[Transcribed page contents]
════
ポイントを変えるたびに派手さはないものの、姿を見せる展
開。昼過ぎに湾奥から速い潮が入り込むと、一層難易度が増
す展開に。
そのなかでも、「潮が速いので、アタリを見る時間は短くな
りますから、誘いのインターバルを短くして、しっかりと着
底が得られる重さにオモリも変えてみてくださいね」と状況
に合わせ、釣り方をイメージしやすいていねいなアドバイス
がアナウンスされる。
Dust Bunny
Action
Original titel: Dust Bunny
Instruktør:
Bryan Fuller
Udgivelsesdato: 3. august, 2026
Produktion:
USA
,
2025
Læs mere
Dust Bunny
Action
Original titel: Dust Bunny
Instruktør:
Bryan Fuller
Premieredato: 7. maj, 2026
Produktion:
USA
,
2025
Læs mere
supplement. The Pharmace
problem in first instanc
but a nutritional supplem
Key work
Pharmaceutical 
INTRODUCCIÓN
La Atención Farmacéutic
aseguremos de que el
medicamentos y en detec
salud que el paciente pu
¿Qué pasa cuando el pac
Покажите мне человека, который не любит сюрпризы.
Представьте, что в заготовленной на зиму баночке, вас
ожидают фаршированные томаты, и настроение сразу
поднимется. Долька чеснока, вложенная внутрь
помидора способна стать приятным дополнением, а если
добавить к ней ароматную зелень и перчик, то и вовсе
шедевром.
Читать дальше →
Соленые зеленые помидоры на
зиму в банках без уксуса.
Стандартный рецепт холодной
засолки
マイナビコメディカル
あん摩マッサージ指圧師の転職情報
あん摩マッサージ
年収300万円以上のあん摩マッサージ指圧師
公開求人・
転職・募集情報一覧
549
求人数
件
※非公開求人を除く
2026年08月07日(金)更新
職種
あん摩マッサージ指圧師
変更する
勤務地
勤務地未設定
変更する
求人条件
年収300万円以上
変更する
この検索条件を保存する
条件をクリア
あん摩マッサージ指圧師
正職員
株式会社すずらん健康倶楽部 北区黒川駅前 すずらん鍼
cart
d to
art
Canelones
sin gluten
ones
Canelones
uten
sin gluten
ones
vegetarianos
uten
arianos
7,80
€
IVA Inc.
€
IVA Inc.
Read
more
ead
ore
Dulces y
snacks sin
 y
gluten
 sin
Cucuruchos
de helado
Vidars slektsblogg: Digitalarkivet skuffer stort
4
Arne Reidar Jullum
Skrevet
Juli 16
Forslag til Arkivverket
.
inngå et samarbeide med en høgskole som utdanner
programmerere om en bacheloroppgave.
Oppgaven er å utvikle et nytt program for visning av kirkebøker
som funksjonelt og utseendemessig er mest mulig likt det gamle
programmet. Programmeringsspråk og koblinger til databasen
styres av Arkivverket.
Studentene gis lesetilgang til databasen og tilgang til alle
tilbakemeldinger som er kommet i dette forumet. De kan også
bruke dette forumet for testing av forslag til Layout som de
════
Work required:
Reproduce all of the records, keeping every character unchanged.

Solution to this task:
ポイントを変えるたびに派手さはないものの、姿を見せる展
開。昼過ぎに湾奥から速い潮が入り込むと、一層難易度が増
す展開に。
そのなかでも、「潮が速いので、アタリを見る時間は短くな
りますから、誘いのインターバルを短くして、しっかりと着
底が得られる重さにオモリも変えてみてくださいね」と状況
に合わせ、釣り方をイメージしやすいていねいなアドバイス
がアナウンスされる。
Dust Bunny
Action
Original titel: Dust Bunny
Instruktør:
Bryan Fuller
Udgivelsesdato: 3. august, 2026
Produktion:
USA
,
2025
Læs mere
Dust Bunny
Action
Original titel: Dust Bunny
Instruktør:
Bryan Fuller
Premieredato: 7. maj, 2026
Produktion:
USA
,
2025
Læs mere
supplement. The Pharmace
problem in first instanc
but a nutritional supplem
Key work
Pharmaceutical 
INTRODUCCIÓN
La Atención Farmacéutic
aseguremos de que el
medicamentos y en detec
salud que el paciente pu
¿Qué pasa cuando el pac
Покажите мне человека, который не любит сюрпризы.
Представьте, что в заготовленной на зиму баночке, вас
ожидают фаршированные томаты, и настроение сразу
поднимется. Долька чеснока, вложенная внутрь
помидора способна стать приятным дополнением, а если
добавить к ней ароматную зелень и перчик, то и вовсе
шедевром.
Читать дальше →
Соленые зеленые помидоры на
зиму в банках без уксуса.
Стандартный рецепт холодной
засолки
マイナビコメディカル
あん摩マッサージ指圧師の転職情報
あん摩マッサージ
年収300万円以上のあん摩マッサージ指圧師
公開求人・
転職・募集情報一覧
549
求人数
件
※非公開求人を除く
2026年08月07日(金)更新
職種
あん摩マッサージ指圧師
変更する
勤務地
勤務地未設定
変更する
求人条件
年収300万円以上
変更する
この検索条件を保存する
条件をクリア
あん摩マッサージ指圧師
正職員
株式会社すずらん健康倶楽部 北区黒川駅前 すずらん鍼
cart
d to
art
Canelones
sin gluten
ones
Canelones
uten
sin gluten
ones
vegetarianos
uten
arianos
7,80
€
IVA Inc.
€
IVA Inc.
Read
more
ead
ore
Dulces y
snacks sin
 y
gluten
 sin
Cucuruchos
de helado
Vidars slektsblogg: Digitalarkivet skuffer stort
4
Arne Reidar Jullum
Skrevet
Juli 16
Forslag til Arkivverket
.
inngå et samarbeide med en høgskole som utdanner
programmerere om en bacheloroppgave.
Oppgaven er å utvikle et nytt program for visning av kirkebøker
som funksjonelt og utseendemessig er mest mulig likt det gamle
programmet. Programmeringsspråk og koblinger til databasen
styres av Arkivverket.
Studentene gis lesetilgang til databasen og tilgang til alle
tilbakemeldinger som er kommet i dette forumet. De kan også
bruke dette forumet for testing av forslag til Layout som de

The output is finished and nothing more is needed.